▸ TEXT PROVIDED:
━━━━━━━━

The second test we performed examined BayesFold’s performance on 5S rRNA, which is substantially longer than tRNA (120 vs. 74 bases on average). Although annotated structures were provided by the 5S rRNA database, these structures fit many of the individual sequences poorly. In particular, stems of individual sequences often extended into regions annotated as unpaired in the database, and individual sequences contained various bulges, gaps, and broken base pairs. Consequently, BayesFold’s assumption that all the sequences fold into the same structure was unlikely to be correct, and the results illustrate the effects of imperfections in this assumption.

To reduce these effects, we started with the known crystal structures of 5S rRNA from Haloarcula marismortui (Ban et al. 2000), Thermus thermophilus (Yusupov et al. 2001), and Deinococcus radiodurans (Harms et al. 2001). Although our initial intention was to examine sequences at increasing distances from known crystal structures, none of these characterized sequences had many close relatives in the database. For example, only three other sequences in the database were at least 80% identical to the Thermus sequence, providing insufficient data for the tests. However, 96 sequences were between 75% and 80% identical, 237 were between 70% and 75%, 93 were between 65% and 70%, and 28 were between 60% and 65%.

To our surprise, BayesFold still performed relatively well even on these highly divergent sequences. For the group of sequences that were at least 75% identical, BayesFold reduced the average error from 31.5 bp to 11.6 bp with samples of 35 sequences. With only 10 sequences, the error was still reduced substantially (to 26.6 bp) when compared with single-sequence folds. For more divergent sequences, more sequences were required to approach the true structure, although we observed substantial improvements in accuracy as more sequences were added for all but the most divergent set (Fig. 4). Results are the mean of 50 random samples. We show only the results for Thermus, but the results for the other two species are similar.

FIGURE 4.

━━━━━━━━

▸ TASK REQUIREMENTS:
**1.** In the passage on BayesFold and 5S rRNA, why was BayesFold's assumption that all the sequences fold into the same structure unlikely to hold?
**2.** Continue the passage on BayesFold and 5S rRNA, starting after its final line.

▸ DATA SHOWN:
━━━━━━━━

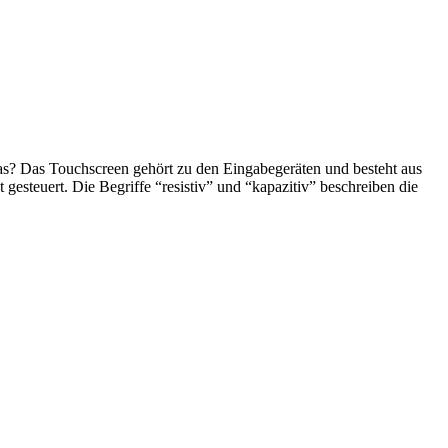
 das? Das Touchscreen gehört zu den Eingabegeräten und besteht aus
gesteuert. Die Begriffe “resistiv” und “kapazitiv” beschreiben die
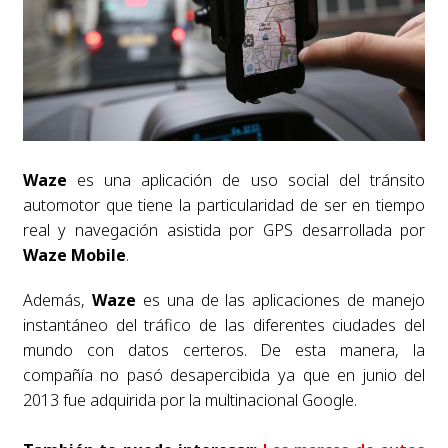
Waze
es una aplicación de uso social del tránsito
automotor que tiene la particularidad de ser en tiempo
real y navegación asistida por GPS desarrollada por
Waze Mobile
.
Además,
Waze
es una de las aplicaciones de manejo
instantáneo del tráfico de las diferentes ciudades del
mundo con datos certeros. De esta manera, la
compañía no pasó desapercibida ya que en junio del
2013 fue adquirida por la multinacional Google.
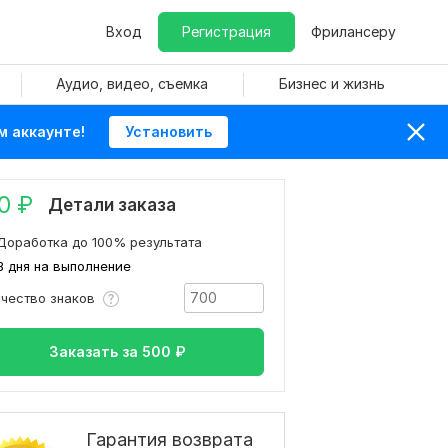
Вход
Регистрация
Фрилансеру
Аудио, видео, съемка
Бизнес и жизнь
м аккаунте!
Установить
0
₽
Детали заказа
Доработка до 100% результата
3 дня на выполнение
ичество знаков
Заказать за
500
₽
Гарантия возврата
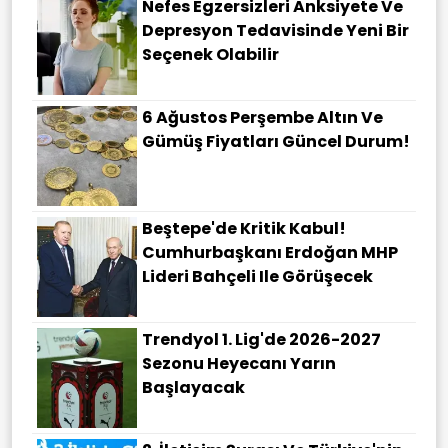
Nefes Egzersizleri Anksiyete Ve
Depresyon Tedavisinde Yeni Bir
Seçenek Olabilir
6 Ağustos Perşembe Altın Ve
Gümüş Fiyatları Güncel Durum!
Beştepe'de Kritik Kabul!
Cumhurbaşkanı Erdoğan MHP
Lideri Bahçeli Ile Görüşecek
Trendyol 1. Lig'de 2026-2027
Sezonu Heyecanı Yarın
Başlayacak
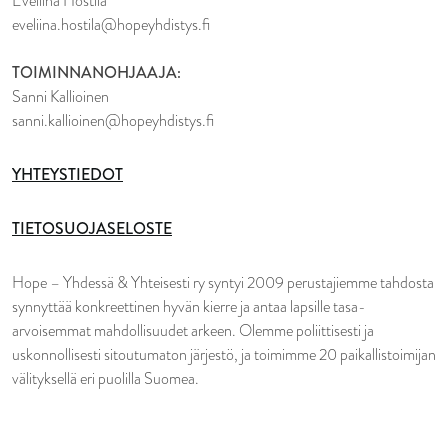
Eveliina Hostila
eveliina.hostila@hopeyhdistys.fi
TOIMINNANOHJAAJA:
Sanni Kallioinen
sanni.kallioinen@hopeyhdistys.fi
YHTEYSTIEDOT
TIETOSUOJASELOSTE
Hope – Yhdessä & Yhteisesti ry syntyi 2009 perustajiemme tahdosta
synnyttää konkreettinen hyvän kierre ja antaa lapsille tasa-
arvoisemmat mahdollisuudet arkeen. Olemme poliittisesti ja
uskonnollisesti sitoutumaton järjestö, ja toimimme 20 paikallistoimijan
välityksellä eri puolilla Suomea.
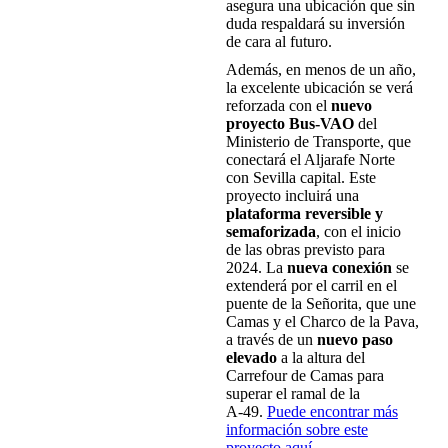
asegura una ubicación que sin
duda respaldará su inversión
de cara al futuro.
Además, en menos de un año,
la excelente ubicación se verá
reforzada con el
nuevo
proyecto Bus-VAO
del
Ministerio de Transporte, que
conectará el Aljarafe Norte
con Sevilla capital. Este
proyecto incluirá una
plataforma reversible y
semaforizada
, con el inicio
de las obras previsto para
2024. La
nueva conexión
se
extenderá por el carril en el
puente de la Señorita, que une
Camas y el Charco de la Pava,
a través de un
nuevo paso
elevado
a la altura del
Carrefour de Camas para
superar el ramal de la
A-49.
Puede encontrar más
información sobre este
proyecto aquí.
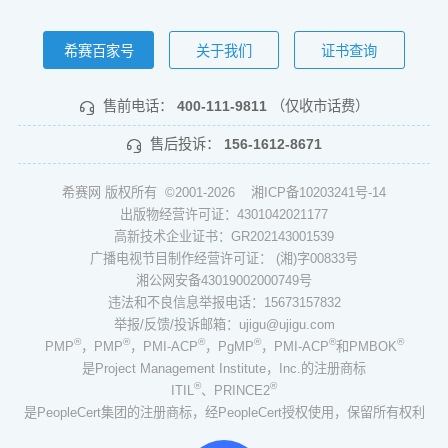
希赛百家号
关于我们
证书查询
售前电话：
400-111-9811
（仅收市话费）
售后投诉：
156-1612-8671
希赛网 版权所有 ©2001-2026
湘ICP备10203241号-14
出版物经营许可证：4301042021177
高新技术企业证书：GR202143001539
广播电视节目制作经营许可证： (湘)字00833号
湘公网安备43019002000749号
违法和不良信息举报电话：15673157832
举报/反馈/投诉邮箱：ujigu@ujigu.com
®
®
®
®
®
®
PMP
，PMP
，PMI-ACP
，PgMP
，PMI-ACP
和PMBOK
是Project Management Institute，Inc.的注册商标
®
®
ITIL
、PRINCE2
是PeopleCert集团的注册商标，经PeopleCert授权使用，保留所有权利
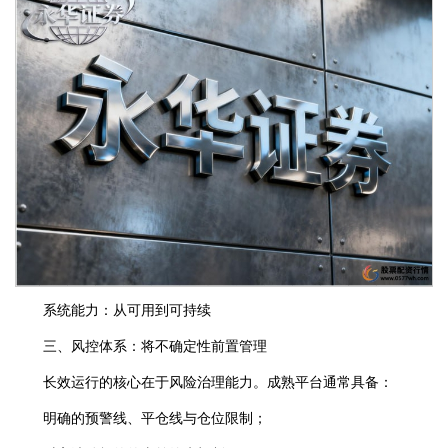
系统能力：从可用到可持续
三、风控体系：将不确定性前置管理
长效运行的核心在于风险治理能力。成熟平台通常具备：
明确的预警线、平仓线与仓位限制；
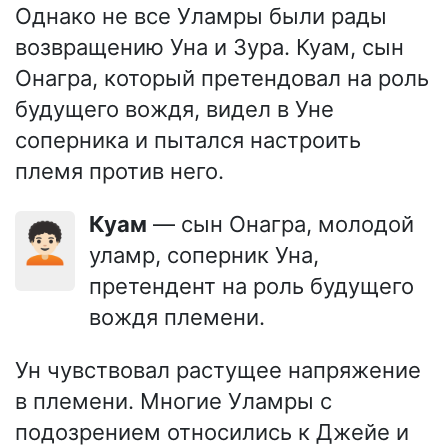
Однако не все Уламры были рады
возвращению Уна и Зура. Куам, сын
Онагра, который претендовал на роль
будущего вождя, видел в Уне
соперника и пытался настроить
племя против него.
Куам
— сын Онагра, молодой
🧑🏻‍🦱
уламр, соперник Уна,
претендент на роль будущего
вождя племени.
Ун чувствовал растущее напряжение
в племени. Многие Уламры с
подозрением относились к Джейе и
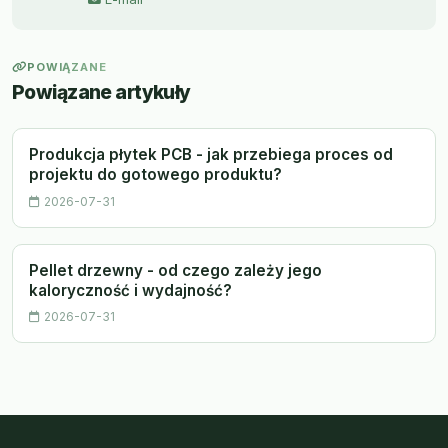
POWIĄZANE
Powiązane artykuły
Produkcja płytek PCB - jak przebiega proces od
projektu do gotowego produktu?
2026-07-31
Pellet drzewny - od czego zależy jego
kaloryczność i wydajność?
2026-07-31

━━━━━━━━

▸ RESPONSES PER TASK:
**1.** The annotated structures from the 5S rRNA database fit many of the individual sequences poorly. Stems in individual sequences often ran into regions the database marked as unpaired, and the sequences had various bulges, gaps, and broken base pairs.

**2.**
BayesFold’s accuracy on 5S rRNA sequences. Effect of the number of sequences (X-axis) on accuracy (Y-axis, measured as the number of base pairs different between the inferred structure and the crystal structure of Thermus thermophilus 5S rRNA, counting only Watson-Crick and wobble pairs). Each point is the mean of 50 samples. The four series refer to random samples of 5S rRNAs that are at least x% identical in sequence to the T. thermophilus 5S sequence, where x is 25%, 30%, 35%, or 40%. The point at 0 sequences refers to individual sequence folding using the RNAfold program from the Vienna package.

Usage example

Finally, we demonstrate how to use the BayesFold interface and illustrate real output. For this task, we use an alignment of isoleucine aptamers (Fig. 5; Lozupone et al. 2003). This alignment was obtained with CLUSTALW (Thompson et al. 1994) after removing primers from each sequence. In this example, as is typical, the sequences fall into several families derived from distinct ancestral sequences in the starting pool. Because BayesFold assumes that all the sequences in the input have identical overall structures, and because the underlying Vienna package that generates the structural hypotheses deals poorly with gaps, we manually remove any columns of gaps from each individual family and choose a single family to fold (Fig. 5B).

FIGURE 5.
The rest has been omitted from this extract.